In 2004, Amin bought Malaysia’s first Veris machine with money from a government grant. The pilot study included only eight farmers, whose paddies surrounded the coastal community known as Tanjung Karang. Amin’s team mapped the electrical conductivity of the farmers’ fields and took several hundred soil samples over many seasons. Each season, the researchers used the results to model the relationship between conductivity and the amount of essential nutrients in the soil. Then they used the model to create color-coded maps showing farmers how best to distribute fertilizer. In some seasons, the model represented a dependence that was statistically significant.

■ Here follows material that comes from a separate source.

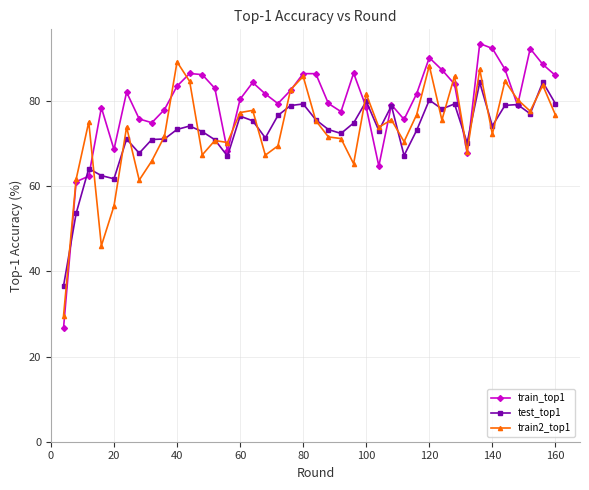

Which series has the largest total across all categories?

train_top1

In other seasons it didn’t, but they used it anyway. “It’s not 100 percent accurate,” admits Aimrun Wayayok, a soil expert at the research center.

This unreliability is why some farmers, including the Mitchells, are skeptical of variable-rate methods. “Sprinkling a little bit less phosphorus on one part of the field and a little more on another doesn’t have a predictable benefit,” Mitchell argues. “It’s a very small Band-Aid.”

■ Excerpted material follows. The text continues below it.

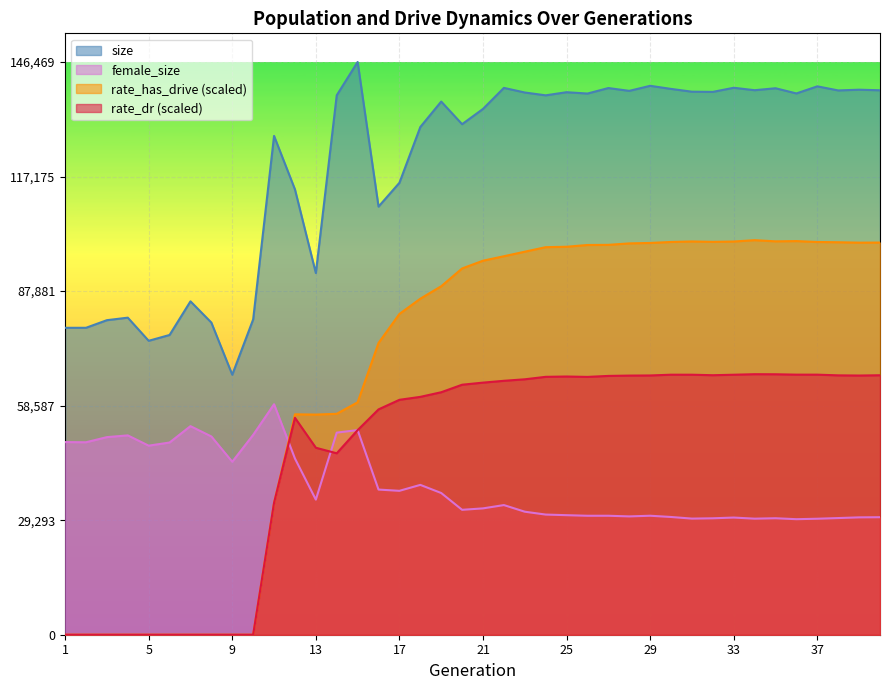

Read the size value at 20.

130559.0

Aimrun disagrees. Electrical conductivity may not be the perfect predictor of soil fertility, he concedes, but it’s a start. And the maps have encouraged farmers to be more conscientious of how much fertilizer they use. In some cases, Aimrun says, they have cut their use by as much as 70 percent. “We are showing them that reducing fertilizer doesn’t necessarily reduce yield and sometimes increases it,” he says.

30 Metric Tons

Average yearly soil loss per hectare of farmland worldwide

Centimeter Precision

Level of accuracy enabled by state-of-the-art navigation technology

“Agriculture systems are very complex,” says John Schueller, an expert in precision farming at the University of Florida. “It is impossible to optimize completely. Even in Iowa, where farmers have access to the best technologies, they’re really not hitting absolute perfect conditions. So the question is: How close can you get? Usually doing something is better than doing nothing.”

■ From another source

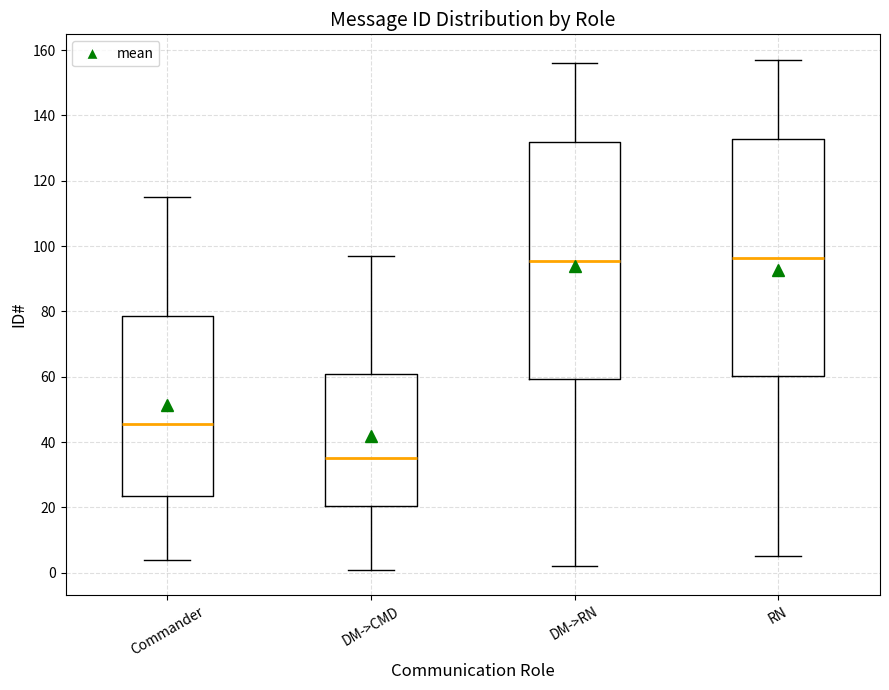

Where is the lower edge of the box for DM->RN on the y-axis? The values are not printed on the chart, so give them approximately, as read against the axis.

60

Today, about 30 farmers in Tanjung Karang are enrolled in the center’s precision program. And in the nine years since the project began, the area has upped production from 4 metric tons per hectare (the national average) to more than 6 metric tons per hectare.

It is arguable that a big driver of this success has been broadband access. In 2008, the center oversaw the construction of an Internet café in Tanjung Karang. Here, Amin and his staff teach farmers in the community how to use computers and browse the Web. They’ve also created a custom website where the farmers can access fertility maps for their fields and track their activities throughout the growing season.

On this February day, the café is quiet and airy. Its picture windows frame undulating landscapes of tall green rice grass. A few teenagers sit at terminals Facebooking and playing video games. On a wall, someone has tacked a poster-size copy of a check for 50 000 Malaysian ringgits (about US $16 000). Printed on the bottom in Malay is the declaration “Best Paddy Field Management, Selangor AgroFest 2011.”

Eventually, a farmer named Aziz wanders into the café. He points to the check. “He says he is proud,” Ezrin translates. “He says previously, he protested precision farming. He could get 7 [metric] tons per hectare, which is very good. But then he tried precision farming and now he gets 9 tons—2 tons extra! And with half the fertilizer bags!”

Ezrin pauses. “See?” he says, grinning. “We are changing minds.”